I have noticed something of myself as we have started to work through the methodologies. I am particularly attuned or focused on finding the boundaries. Last week on text analysis, I was attuned to any mention of warnings or shortcomings of the methodologies int he reading. In addition, when we arrive at the mapping week (I am stoked for that week’s readings) I made sure to add Mark Monmonier’s How to Lie with Maps because I am well aware of the limits of that platform/methodology.

At any rate, Weingart’s second warning stuck with me throughout the rest of the readings. Methodologies appropriation is something that DH is particularly attune to while still overlooking it. This could lead into a discussion of the “black box” mentality of using tools to applying the wrong algorithm to the data set (Weingart’s explanation of applying a centrality analysis is particularly illustrative).
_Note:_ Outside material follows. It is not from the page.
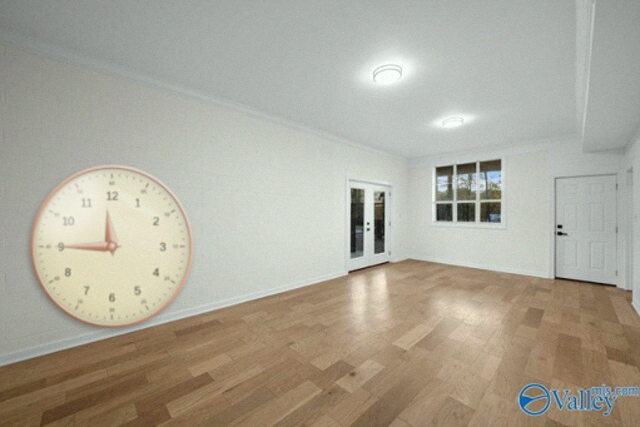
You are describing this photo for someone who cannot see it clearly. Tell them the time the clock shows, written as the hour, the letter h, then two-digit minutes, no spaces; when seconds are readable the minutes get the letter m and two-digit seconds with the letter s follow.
11h45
More importantly, and what I am still interested in delving into is the varying nature of data sets. Weingart notes that network analysis is not equipped to handle multi-modal analysis well. His article focuses around examples of single or bi-modal analysis. I am left wondering what is the recourse for historians whose data and sources are almost always heterogeneous? The article was published in 2011, 4 years ago, and perhaps network analysis has progressed to a point that multi-modal analyses can be dealt with much easier and with a greater degree of results.

Overall, what is the impact heterogeneous data has on using network analysis as a viable platform of research?